Majestic search engine - Crawler, Spider, and User Agent ID forum at WebmasterWorld - WebmasterWorld

Forum Moderators: open

Message Too Old, No Replies

Majestic search engine

Majestic search

Dave_A

10:37 pm on Jan 5, 2005 (gmt 0)

10+ Year Member

They have set up a forum in the UK it can be found at www.majestic12.co.uk and they appear to be trying to set up a search engine in the same way as SETI is trying to find alien life forms, by using heaps of peoples computers to run a robot to crawl web sites, from some of the comments within the forum they don't have an operational search engine at the moment.
They appear to be drawing on a list of web sites from DMOZ so it may well be slightly off target.
If they are crawling web sites and don't have an operational search engine I feel that they are just eating at people's bandwidth.
One should be aware that any web spider (Mine included) will eat at bandwidth and should obey any robots.txt files found, I am not sure if they are aware of the ammount of threads they are using and they don't appear to know what number of files they may be pulling across anyone web servers.
Can a search engine that is so far spread out be able to control it's spidering? and what will happen to the data that they index?
As one of New Zealand's larger search engines I am well aware of the damage that a web crawler can do to bandwidth, my Linknzbot will obey robots.txt files and only open one thread at a time into a server, I want to be able to make the web site searchable not pull it down and suck the guts out of it.
It may well be worth everyone watching what this one does next?

All the best
Guys and Girls.
Dave Andrews

volatilegx

2:20 pm on Jan 6, 2005 (gmt 0)

WebmasterWorld Senior Member

10+ Year Member

See [webmasterworld.com...]

Lord Majestic

12:32 am on Jan 7, 2005 (gmt 0)

WebmasterWorld Senior Member

10+ Year Member

If they are crawling web sites and don't have an operational search engine I feel that they are just eating at people's bandwidth.

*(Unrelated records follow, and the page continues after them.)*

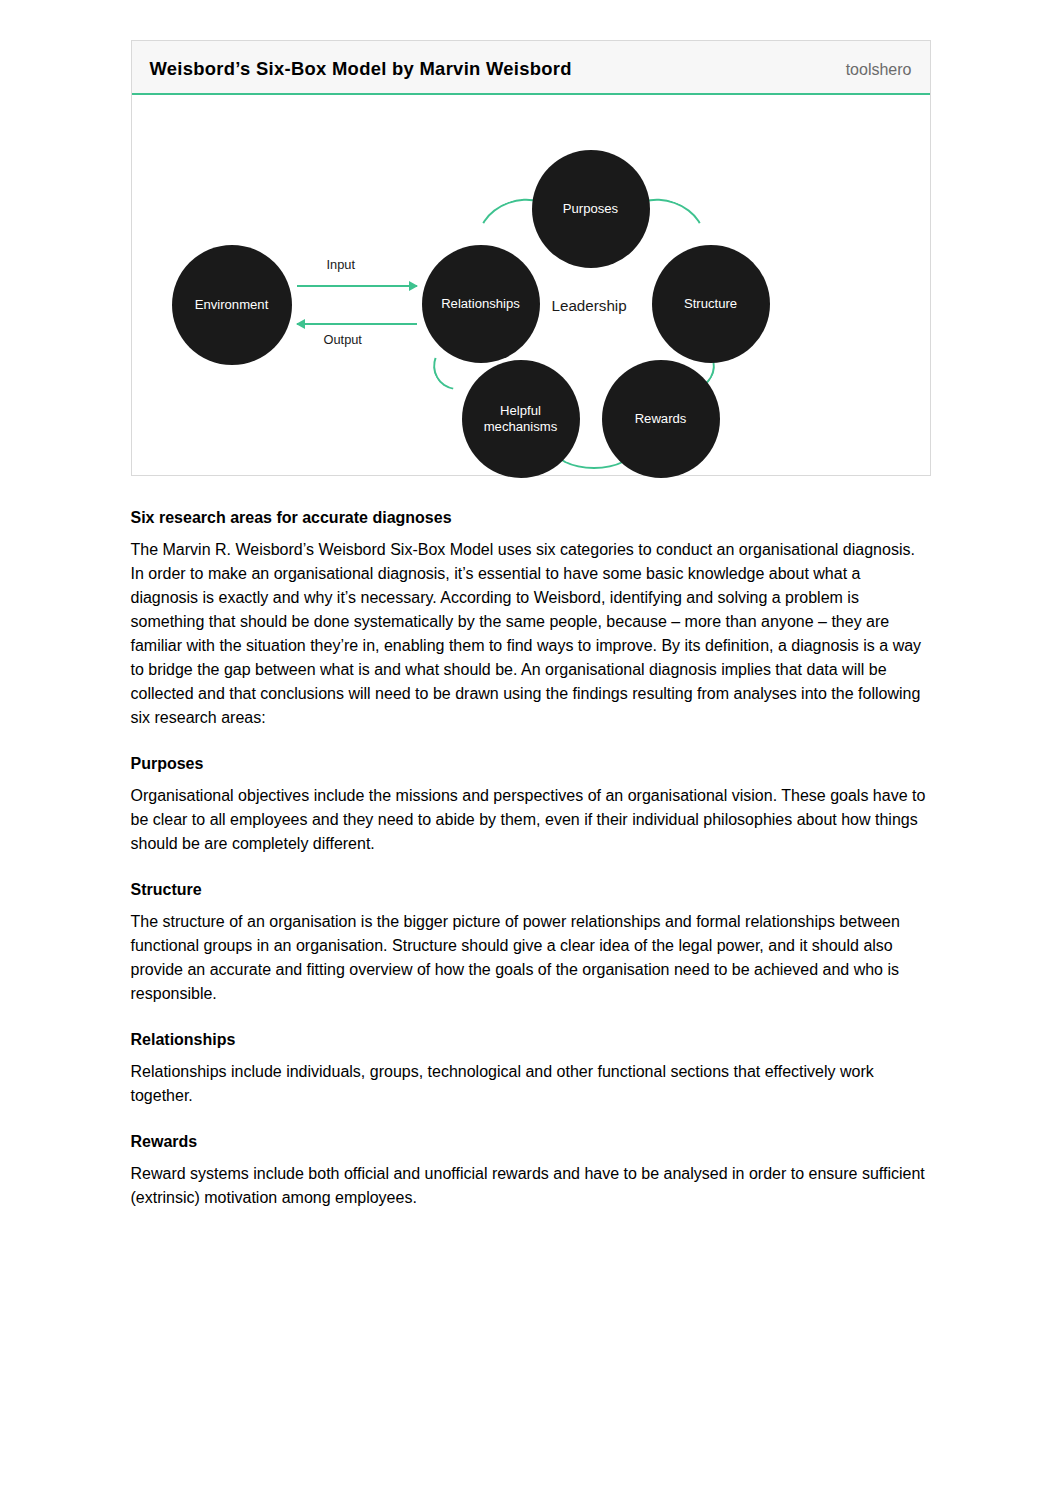Weisbord’s Six-Box Model by Marvin Weisbord toolshero
Input Output
Environment
Relationships
Purposes
Structure
Rewards
Helpful
mechanisms
Leadership
Six research areas for accurate diagnoses
The Marvin R. Weisbord’s Weisbord Six-Box Model uses six categories to conduct an organisational diagnosis. In order to make an organisational diagnosis, it’s essential to have some basic knowledge about what a diagnosis is exactly and why it’s necessary. According to Weisbord, identifying and solving a problem is something that should be done systematically by the same people, because – more than anyone – they are familiar with the situation they’re in, enabling them to find ways to improve. By its definition, a diagnosis is a way to bridge the gap between what is and what should be. An organisational diagnosis implies that data will be collected and that conclusions will need to be drawn using the findings resulting from analyses into the following six research areas:
Purposes
Organisational objectives include the missions and perspectives of an organisational vision. These goals have to be clear to all employees and they need to abide by them, even if their individual philosophies about how things should be are completely different.
Structure
The structure of an organisation is the bigger picture of power relationships and formal relationships between functional groups in an organisation. Structure should give a clear idea of the legal power, and it should also provide an accurate and fitting overview of how the goals of the organisation need to be achieved and who is responsible.
Relationships
Relationships include individuals, groups, technological and other functional sections that effectively work together.
Rewards
Reward systems include both official and unofficial rewards and have to be analysed in order to ensure sufficient (extrinsic) motivation among employees.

Err, Dave, cut us some slack please -- even Microsoft did not have search engine operational until they had some data to base it on. Since bandwidth is the biggest bottlenack, its a simple matter of priorities that dictate having distributed crawler up and running before turning to search engine part of the puzzle. We will release public version of search engine as soon as we get it up and running.... which will happen much sooner then you might suspect!

We fully support robots.txt, and that includes Crawl-Delay that should prevent "sucking bandwidth" that you referred to. We don't do that (unless it a bug and you have evidence to show that it is a bug), so please stop implying that we are doing something we clearly don't.

Can a search engine that is so far spread out be able to control it's spidering?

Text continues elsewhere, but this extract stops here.